I only requested one thing in the delivery room, that was my fan!! My mom brought it. I elected to not get an epidural right away because I felt the contractions were manageable. As the news spread that I was in labor, friends and family started to show up. I was laboring well, sitting on the ball, letting people come in and talk to me, until everyone started bringing McDonald’s in my room. Back then there was a McDonald’s in the hospital. The smell of it, was grossing me out. I labored for a few hours, my doctor broke my water. Then the nurse came to tell me the anesthesiologist was on the maternity floor. Back then, there was only one for the whole hospital. I was at 6 or 7 centimeters. She stated that this might be my last chance to get one, so if I was considering it at all, to do it now. I did it! Let me tell ya, I was not expecting to not be able to feel my feet and my toes. That freaked me out and I instantly regretted it. Although, it gave me time to relax and “rest.” At around 8:00pm, I was alerted by the monitor that Aria’s heart rate was dropping. I immediately freaked out. However, the nurse said, it could be because I was at 10 centimeters and she was in the birth canal. She checked me and that was it! It was time. She called my doctor, who wasn’t there yet. I laid there for 45 minutes waiting for my doctor to arrive.

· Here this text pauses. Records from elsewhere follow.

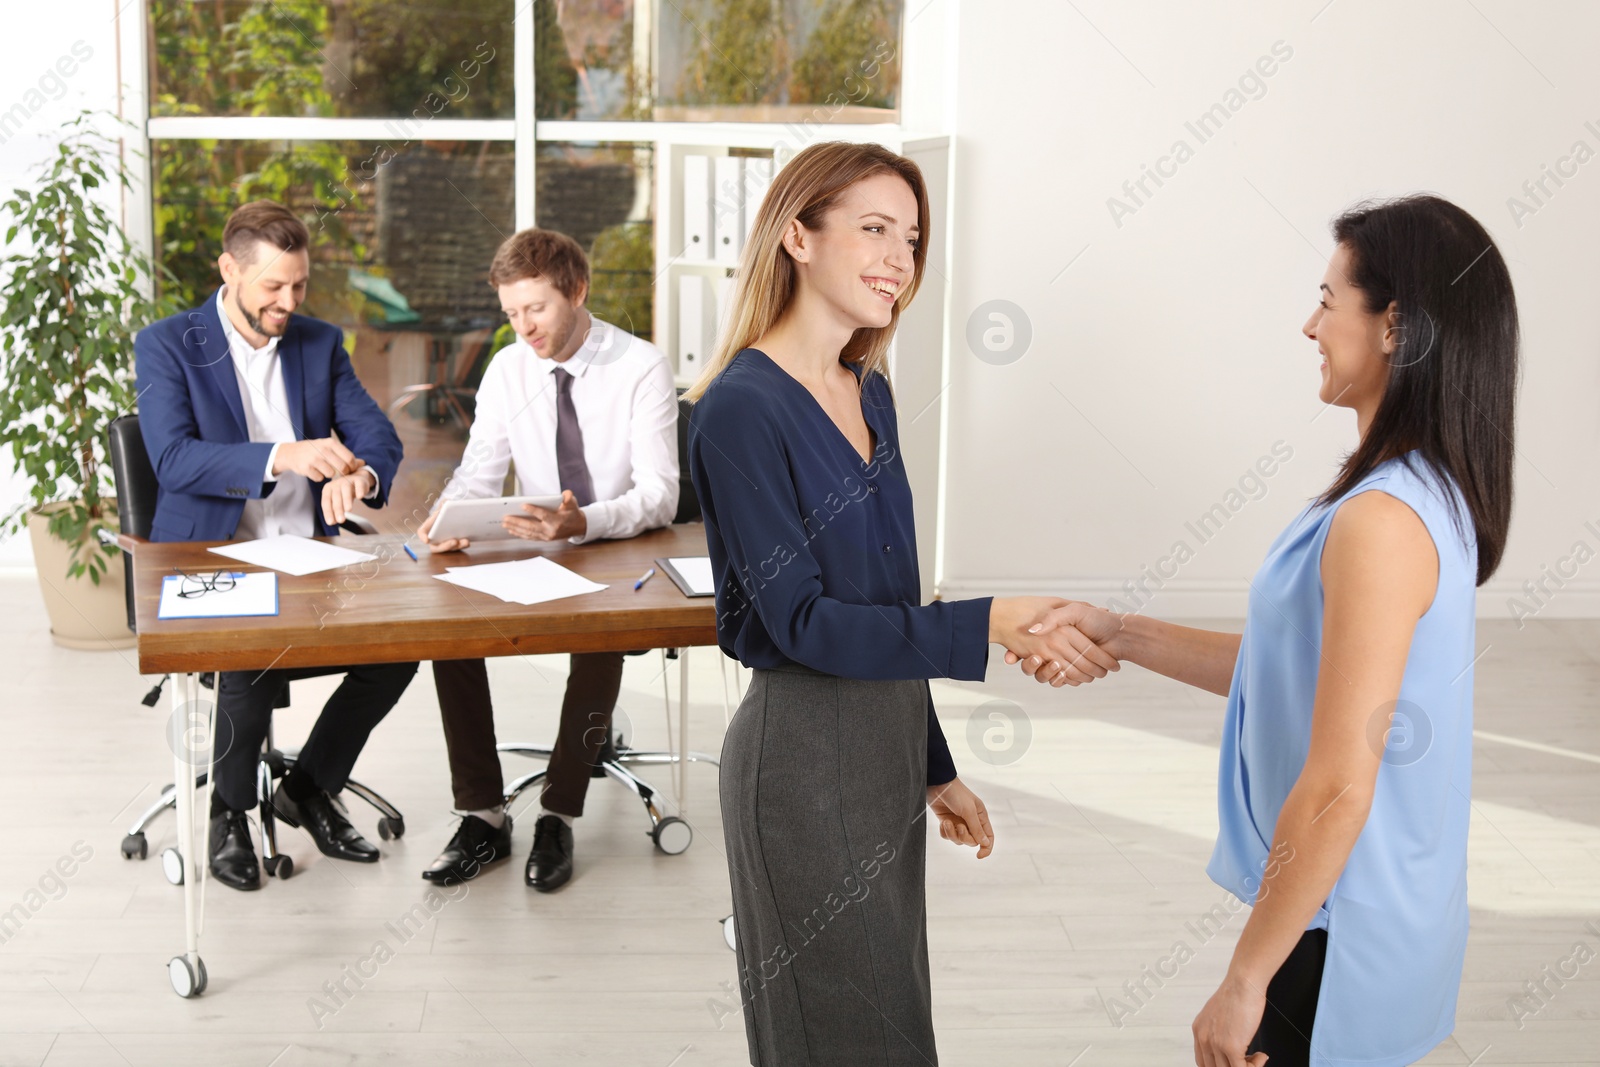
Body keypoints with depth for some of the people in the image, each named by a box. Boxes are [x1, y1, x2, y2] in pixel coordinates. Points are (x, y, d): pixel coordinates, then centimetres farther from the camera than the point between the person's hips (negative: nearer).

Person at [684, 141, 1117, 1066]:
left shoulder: (869, 392, 8)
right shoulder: (742, 409, -17)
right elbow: (802, 620, -22)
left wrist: (934, 766, 17)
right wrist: (986, 627, -32)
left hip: (889, 734, 8)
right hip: (804, 748, -8)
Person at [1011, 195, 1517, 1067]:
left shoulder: (1382, 521, -25)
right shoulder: (1430, 495, 5)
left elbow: (1337, 791, -26)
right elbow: (1289, 669, 11)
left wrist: (1245, 981, -19)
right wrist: (1116, 634, 6)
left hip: (1339, 945, -9)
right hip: (1386, 909, 9)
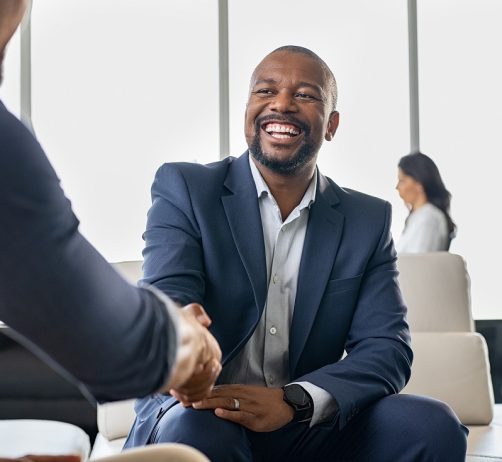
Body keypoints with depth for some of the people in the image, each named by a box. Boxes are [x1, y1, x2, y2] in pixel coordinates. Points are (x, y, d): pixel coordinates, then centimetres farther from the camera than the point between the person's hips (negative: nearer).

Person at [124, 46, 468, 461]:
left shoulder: (369, 220, 6)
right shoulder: (184, 189, -1)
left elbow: (386, 349, -4)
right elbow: (167, 298, -15)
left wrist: (293, 400, -23)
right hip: (197, 411, -2)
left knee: (432, 425, -20)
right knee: (194, 427, -36)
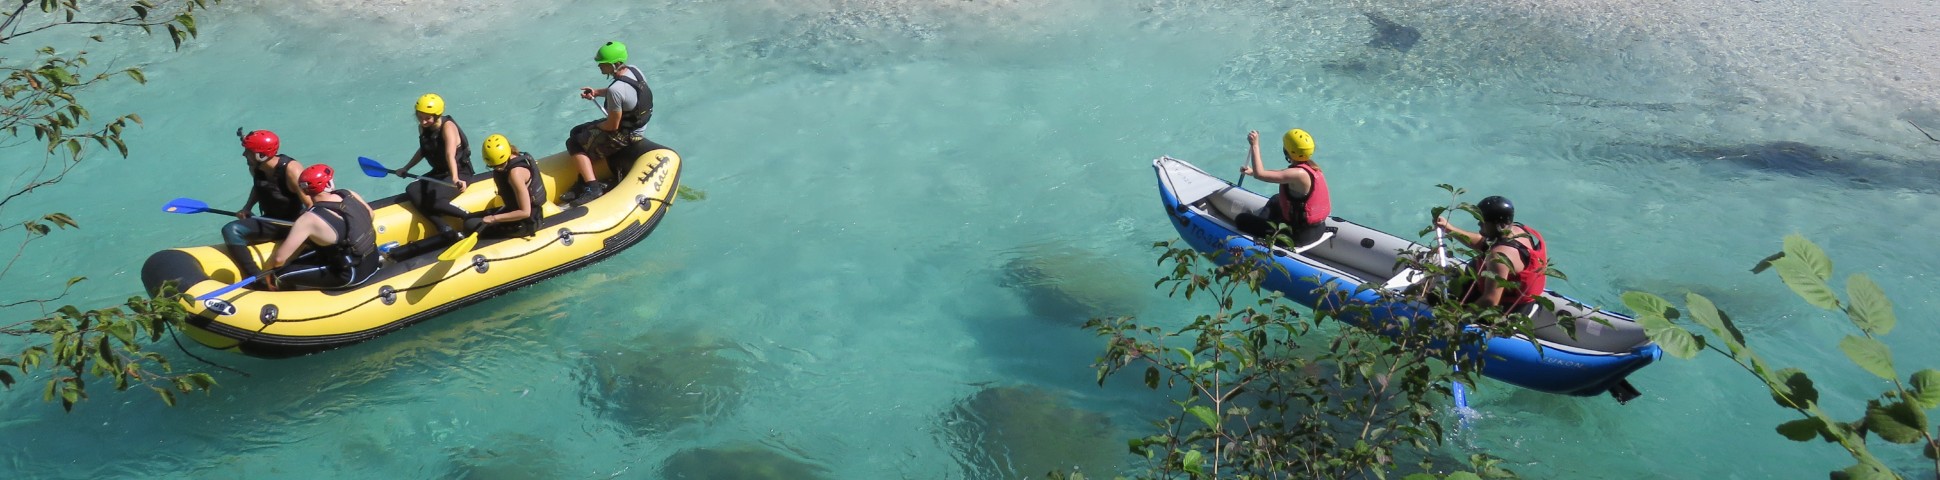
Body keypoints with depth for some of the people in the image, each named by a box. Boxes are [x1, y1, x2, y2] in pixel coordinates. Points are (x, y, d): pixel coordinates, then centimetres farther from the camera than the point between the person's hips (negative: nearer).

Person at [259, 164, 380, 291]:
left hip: (351, 275, -7)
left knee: (280, 275, 4)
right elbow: (370, 214, 16)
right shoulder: (350, 195, -5)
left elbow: (279, 258, -18)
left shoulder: (309, 220, -21)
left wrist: (267, 267, 3)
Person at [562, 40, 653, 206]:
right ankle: (584, 182, 14)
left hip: (624, 137, -10)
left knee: (573, 144, 0)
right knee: (577, 132, 19)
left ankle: (592, 188, -6)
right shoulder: (634, 70, -6)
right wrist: (597, 92, 4)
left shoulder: (615, 90, -32)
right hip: (637, 127, 10)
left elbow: (613, 125, -24)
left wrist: (595, 127, -3)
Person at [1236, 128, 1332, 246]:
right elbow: (1281, 173, 19)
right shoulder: (1310, 166, 0)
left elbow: (1260, 174, -33)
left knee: (1242, 219, -6)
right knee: (1275, 200, 37)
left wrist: (1255, 145, -24)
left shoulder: (1299, 174, -29)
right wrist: (1252, 172, 17)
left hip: (1302, 235, -9)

At that point, all my immediate family was there, all of Rico’s immediate family was there, along with our closest friends. We had about 30 people in the waiting room. Finally, the doctor got there and it was time to push around, 9:45pm. In the room, was my mother, Ashlee, Amy(my step mom), Rico, and my dad who stood behind the curtain pacing. I pushed for about an hour and Aria was born at 10:52pm, Monday, March 21st. It was the only day in our large family pool that no one picked. She picked her own day. People were waiting outside the delivery room and ran in as soon as they heard Aria make noise. The doctor yelled and kicked them all out.
She was perfect, 6 lbs 9oz( just like me) and 21 inches. I remember putting her in front of me and studying her. Counted all her fingers and toes. Looked at her perfect little ears, nose, and lips. She was finally here. She was alert from the second she came out. Bright eyed and checking out the world. She didn’t cry, she just squeaked. Life was brand new. I immediately forgot what life was like prior to her arrival. She was everything……

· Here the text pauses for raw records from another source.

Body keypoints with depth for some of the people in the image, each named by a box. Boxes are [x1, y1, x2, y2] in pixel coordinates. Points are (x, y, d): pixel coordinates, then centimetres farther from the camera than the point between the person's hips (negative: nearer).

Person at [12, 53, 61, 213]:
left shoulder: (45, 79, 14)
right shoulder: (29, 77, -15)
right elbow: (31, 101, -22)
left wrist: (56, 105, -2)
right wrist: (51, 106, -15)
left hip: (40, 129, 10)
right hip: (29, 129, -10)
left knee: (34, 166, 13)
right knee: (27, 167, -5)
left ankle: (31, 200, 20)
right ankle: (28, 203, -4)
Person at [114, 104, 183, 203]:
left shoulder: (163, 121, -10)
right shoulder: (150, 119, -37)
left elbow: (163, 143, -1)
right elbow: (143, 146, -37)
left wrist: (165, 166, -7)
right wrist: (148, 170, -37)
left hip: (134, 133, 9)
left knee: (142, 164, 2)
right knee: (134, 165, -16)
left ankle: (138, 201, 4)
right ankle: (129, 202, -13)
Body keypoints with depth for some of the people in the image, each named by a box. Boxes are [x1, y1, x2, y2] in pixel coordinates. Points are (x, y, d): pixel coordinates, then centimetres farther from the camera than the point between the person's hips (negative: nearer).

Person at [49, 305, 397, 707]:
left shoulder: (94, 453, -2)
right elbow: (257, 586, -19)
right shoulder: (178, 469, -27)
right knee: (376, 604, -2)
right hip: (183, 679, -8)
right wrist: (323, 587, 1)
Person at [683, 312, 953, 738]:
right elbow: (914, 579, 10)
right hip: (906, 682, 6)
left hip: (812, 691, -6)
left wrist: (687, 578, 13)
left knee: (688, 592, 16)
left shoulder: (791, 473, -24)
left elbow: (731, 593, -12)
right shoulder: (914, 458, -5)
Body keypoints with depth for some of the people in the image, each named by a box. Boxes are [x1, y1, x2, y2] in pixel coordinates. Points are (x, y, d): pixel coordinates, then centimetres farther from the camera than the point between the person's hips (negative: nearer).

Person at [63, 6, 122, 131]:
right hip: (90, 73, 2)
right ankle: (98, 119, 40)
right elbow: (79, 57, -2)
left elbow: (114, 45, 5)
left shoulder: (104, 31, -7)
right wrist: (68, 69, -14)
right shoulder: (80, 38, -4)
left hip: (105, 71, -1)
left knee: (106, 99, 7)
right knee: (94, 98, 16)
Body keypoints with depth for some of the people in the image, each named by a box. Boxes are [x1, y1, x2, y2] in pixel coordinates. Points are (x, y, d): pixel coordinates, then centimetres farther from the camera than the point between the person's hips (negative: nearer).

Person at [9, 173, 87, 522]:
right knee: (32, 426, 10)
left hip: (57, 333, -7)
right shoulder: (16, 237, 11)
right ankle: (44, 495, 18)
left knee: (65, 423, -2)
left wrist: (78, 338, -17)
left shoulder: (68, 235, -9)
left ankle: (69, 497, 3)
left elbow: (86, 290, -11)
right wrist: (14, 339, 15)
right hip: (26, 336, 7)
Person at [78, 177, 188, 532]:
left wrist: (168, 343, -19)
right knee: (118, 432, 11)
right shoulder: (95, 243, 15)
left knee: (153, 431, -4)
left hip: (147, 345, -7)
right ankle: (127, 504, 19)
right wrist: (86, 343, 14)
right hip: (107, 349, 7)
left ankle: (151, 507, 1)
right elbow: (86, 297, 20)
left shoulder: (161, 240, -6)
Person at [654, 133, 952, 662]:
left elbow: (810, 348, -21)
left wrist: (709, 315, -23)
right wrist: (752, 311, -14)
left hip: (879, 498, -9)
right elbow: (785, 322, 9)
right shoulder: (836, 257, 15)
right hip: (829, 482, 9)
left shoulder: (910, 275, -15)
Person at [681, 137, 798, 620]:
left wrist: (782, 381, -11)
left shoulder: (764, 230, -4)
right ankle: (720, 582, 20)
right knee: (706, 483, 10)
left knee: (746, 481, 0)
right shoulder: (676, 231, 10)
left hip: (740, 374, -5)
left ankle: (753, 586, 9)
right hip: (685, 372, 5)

She would then want me to go on to tell the story about how she named herself. I’m pretty sure I told you all that story already.
Aria Joy, you are so missed and I celebrate you everyday, but, March 21st will forever be the day I received the greatest gift in the world. I hope Jesus can tell you your birth story from his perspective. I miss you so much. I wish I could spend tomorrow with you more than anything. But, I know you will have the best 15th birthday party up in heaven. I love you!!